Problem description: Leave the pictures out and restate every line below exactly.

Available data:
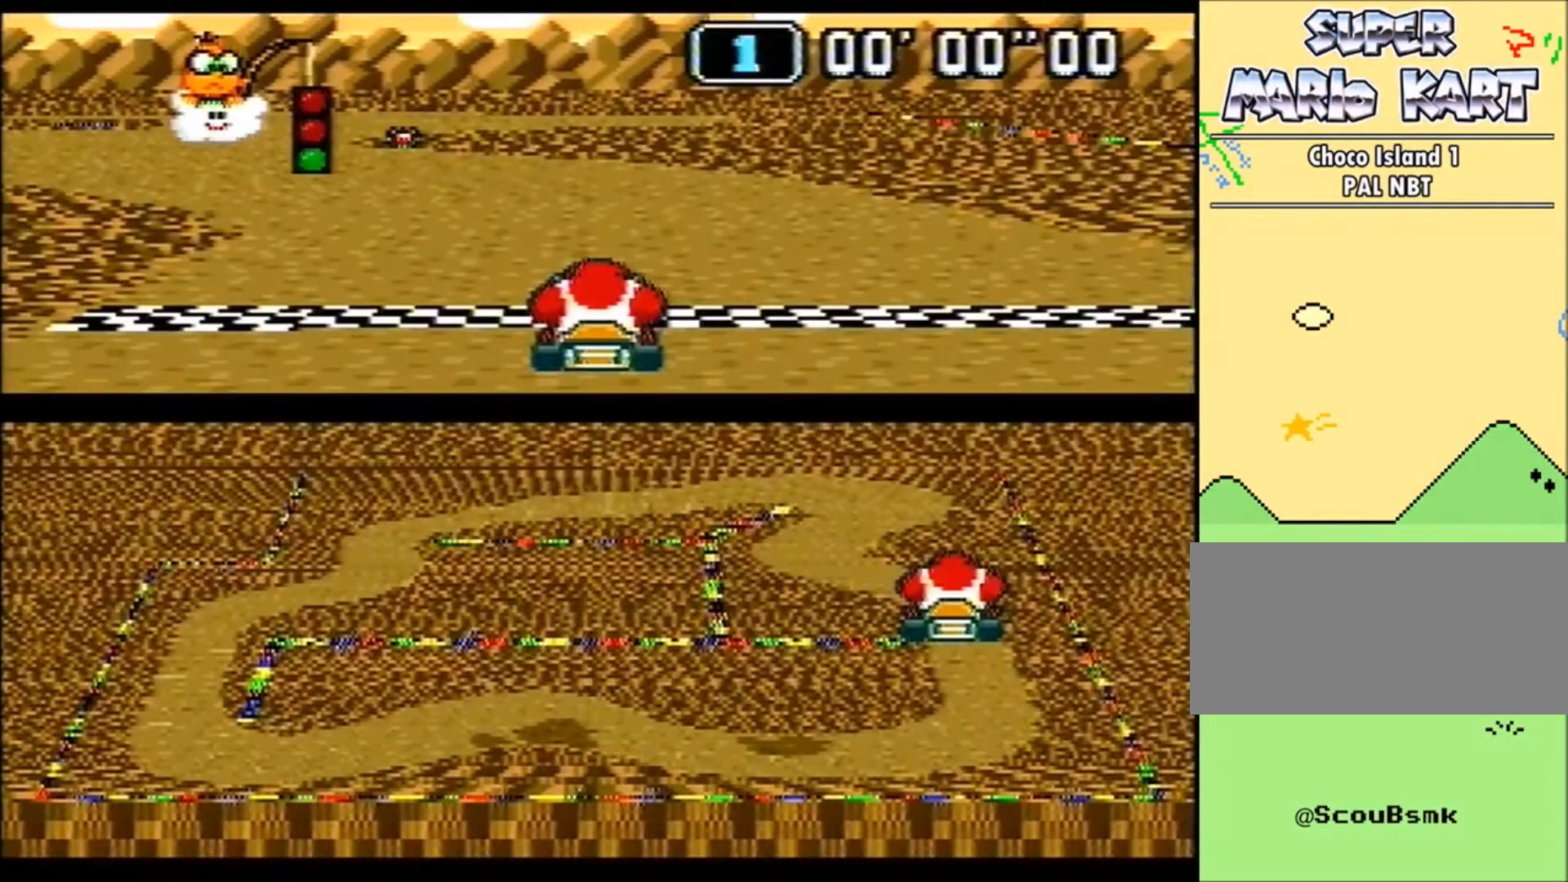
{"buttons": [], "events": []}
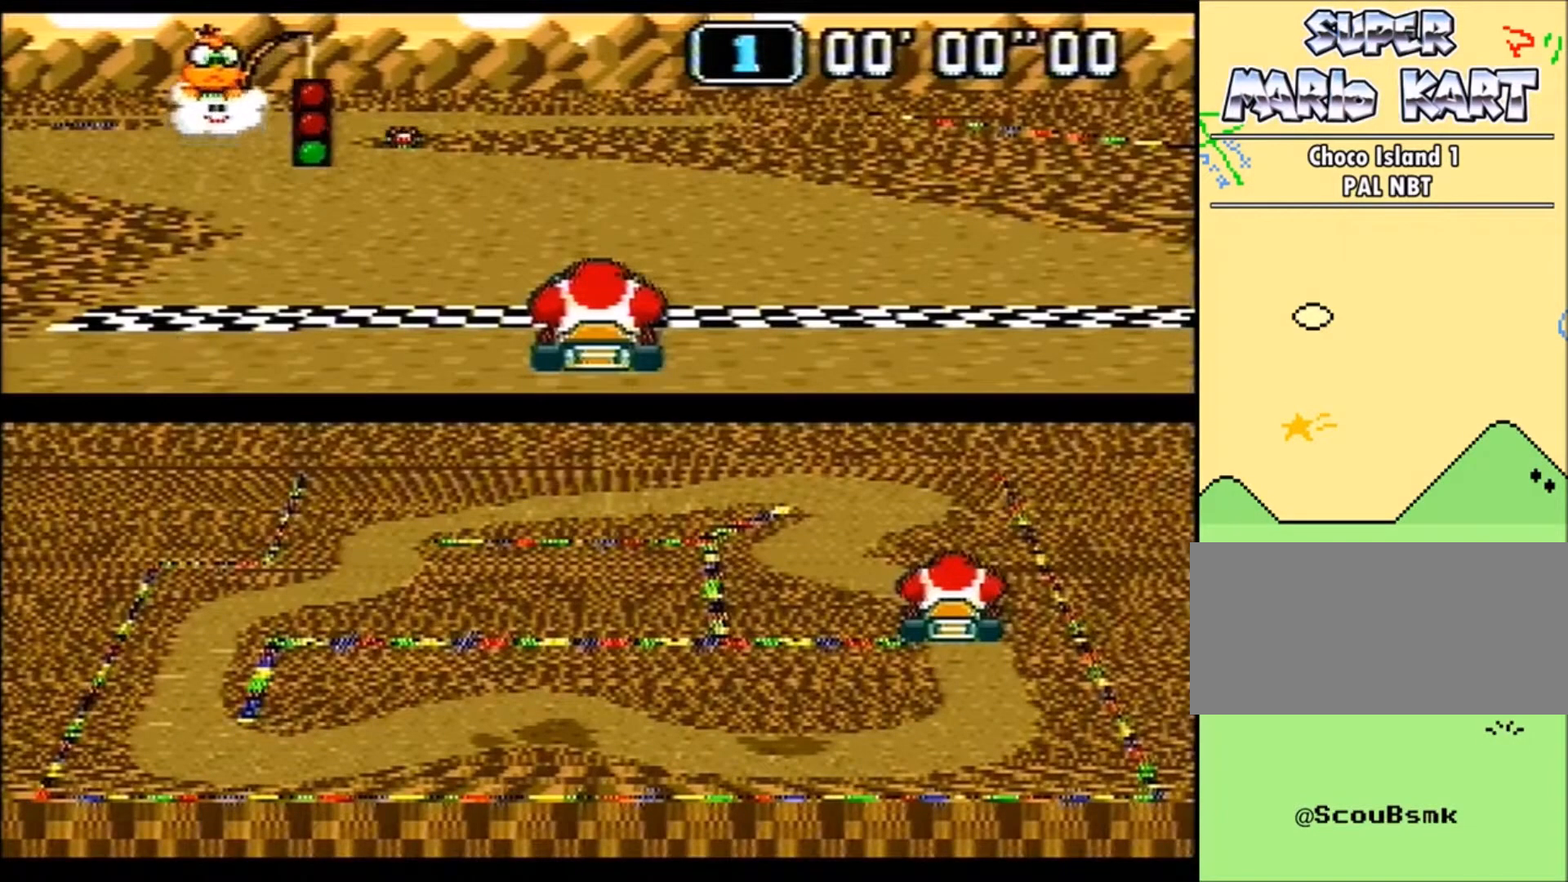
{"buttons": [], "events": []}
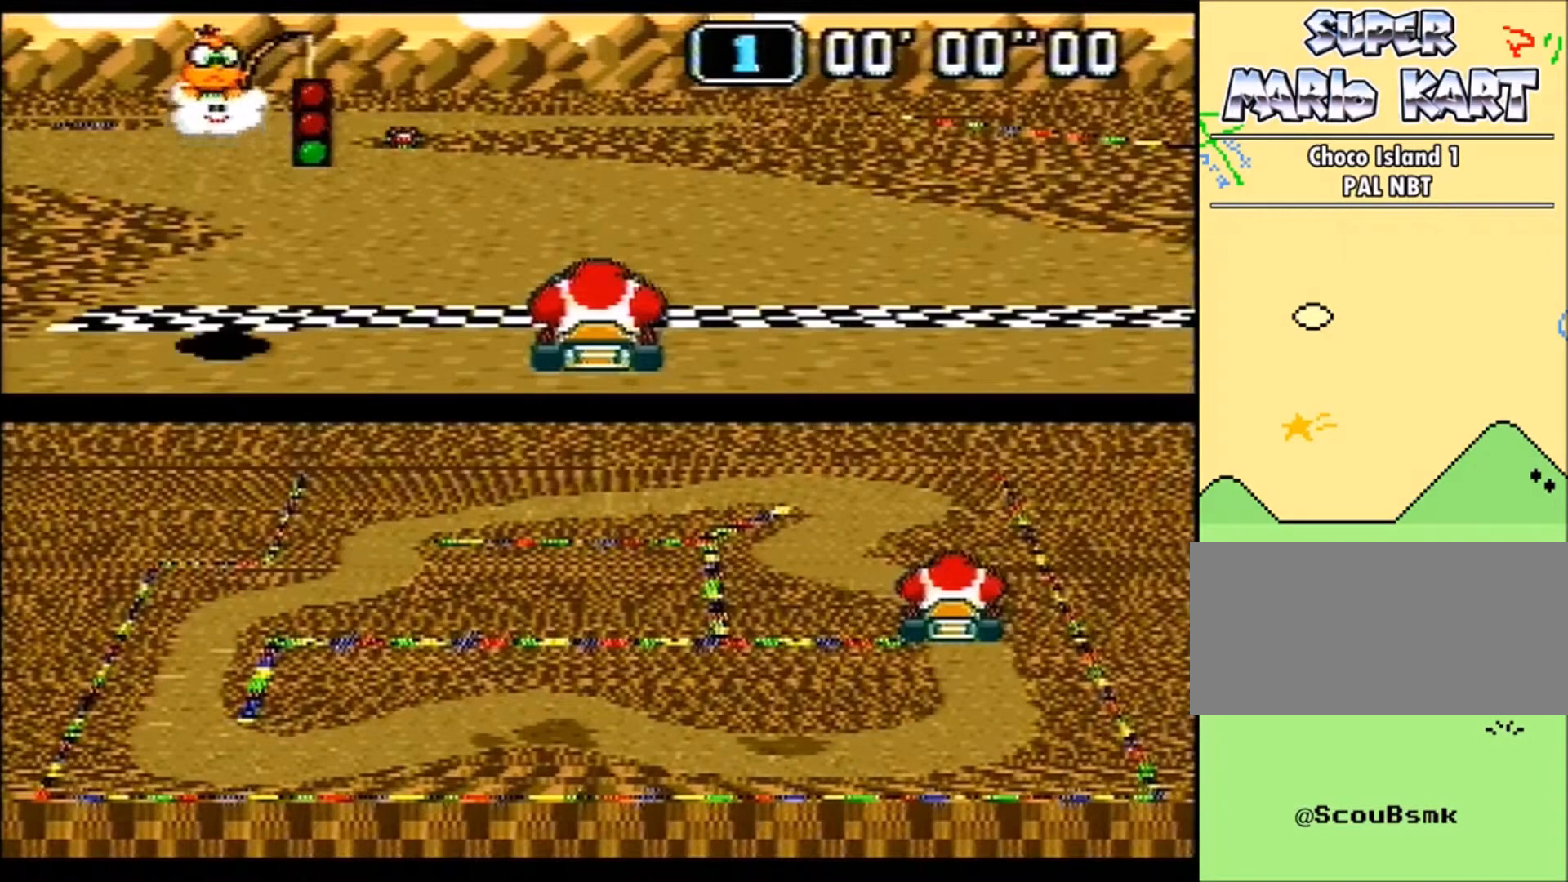
{"buttons": [], "events": []}
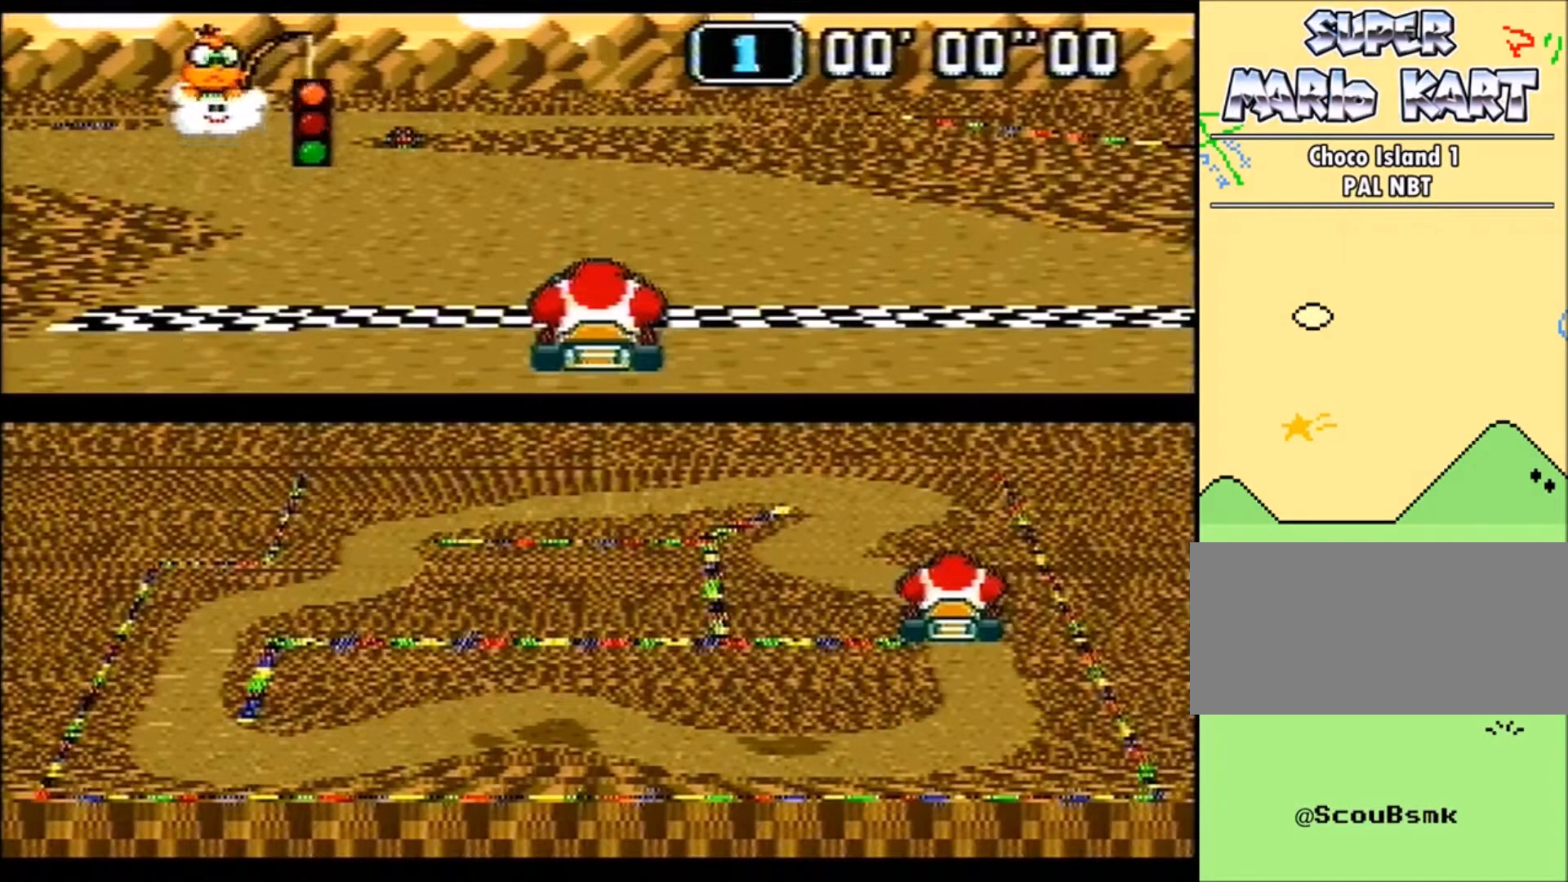
{"buttons": ["B"], "events": [[400, "B", "down"]]}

Expected output:
{"buttons": [], "events": []}
{"buttons": [], "events": []}
{"buttons": [], "events": []}
{"buttons": ["B"], "events": [[400, "B", "down"]]}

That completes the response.